BY MIRAH RIBEN
The passage of NJ’s Adoption Birth Right bill (1406) Monday is a long-overdue, momentous day for the adopted persons in New Jersey who have waited and worked 30 years for this. And there is great hopeful anticipation that Governor Christie will speedily sign this bill into law.
However, there is still a long way to go. Instead of giving adopted persons unconditional, unrestricted access to their own birth certificates – the same as all other citizens have – this legislation contains restrictions that apply only to adopted-separated citizens.

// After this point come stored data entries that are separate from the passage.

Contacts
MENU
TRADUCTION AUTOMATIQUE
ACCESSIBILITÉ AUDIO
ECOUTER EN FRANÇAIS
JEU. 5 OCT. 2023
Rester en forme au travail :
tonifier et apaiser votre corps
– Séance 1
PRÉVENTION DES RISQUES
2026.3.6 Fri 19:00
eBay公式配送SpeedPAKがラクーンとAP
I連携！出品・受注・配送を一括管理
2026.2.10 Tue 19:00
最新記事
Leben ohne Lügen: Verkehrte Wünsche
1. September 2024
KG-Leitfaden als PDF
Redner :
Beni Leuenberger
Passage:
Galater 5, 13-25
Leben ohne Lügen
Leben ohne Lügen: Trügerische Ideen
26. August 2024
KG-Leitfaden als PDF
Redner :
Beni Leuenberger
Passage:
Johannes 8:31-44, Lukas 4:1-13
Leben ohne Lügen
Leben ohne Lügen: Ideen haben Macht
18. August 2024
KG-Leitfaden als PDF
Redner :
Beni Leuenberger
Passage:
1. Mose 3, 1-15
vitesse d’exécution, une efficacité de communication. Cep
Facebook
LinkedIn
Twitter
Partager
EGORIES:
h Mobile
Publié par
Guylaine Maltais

A birth certificate is a legal document identifying a citizen as he comes into the world. It is a snapshot in time marking an important and unique private and public event and is thus protected by Articles 7 and 8 of the United Nations Convention on the Rights of the Child. Adoption, which occurs subsequent to birth, legally severs the relationship between mother and child. The mother relinquishes her parental rights and becomes, legally, a non-related stranger to her child.
This law now allows this non-related stranger, who has relinquished all rights to her child, to go back in time and rewrite history, defacing the adoptees original record of his birth by redacting her name. They only have a year to do so and statistics from other states tell us very few ill. But how ever many do, it is unfair and should not be allowed.
At the same time, mothers who desperately want a copy of a legal document on which they are named, and which represents a monumental moment in their life, the birth of a child – for many their first child, and for some their only child – are denied access to documentation of that event which occurred prior to relinquishment and adoption.
In both of these ways, this law maintains discrimination by treating adoption-separated citizens as a separate class of people with laws that apply only to them and none others, although they are neither minors nor criminals.
“…Laws suppressing information about adoptees and/or their birthparents, and laws allowing access to such information only upon consent or registration, or laws allowing access to such information only upon court order, deny adopted persons, their birthparents, and their relatives equal protection of the laws and constitutes unwarranted interference by the government with the right of people to choose whether to associate…” FL-ACLU, April 21, 1987
Additionally, left out of any relief by this bill are people who have already suffered the indignancy of having been abandoned who will be forever denied access to any documentation that might identify the hospital they may have been born in or any other shred of fact.
Legislators believe they have created a compromise that balances the rights of adoptees and their birth parents. This is not true inasmuch as parents who relinquish their children for adoption relinquish ALL rights to that child and are promised nothing in return. There is no right to privacy, anonymity or legal protection of secrets and lies nor a right to go back in time and change or erase facts or events. On the other hand, all citizens are allowed unrestricted access to birth certificates on which they are named. One is a civil rights violation, the other is not.
I pray that lawmakers in New York, Connecticut, Pennsylvania and the other 15 states with pending legislation see the absurdities in this legislation are more courageous, forthright and just in righting this egregious violation of equality. A civil right cannot be compromised!
The passage of this legislation is but a first step. The Governor needs to so the right thing and sign this first step toward total equality. An we need to not stop fighting in New Jersey until all citizens enjoy the same unfettered access to their birth certificates and freedom of association as guaranteed by the First Amendment.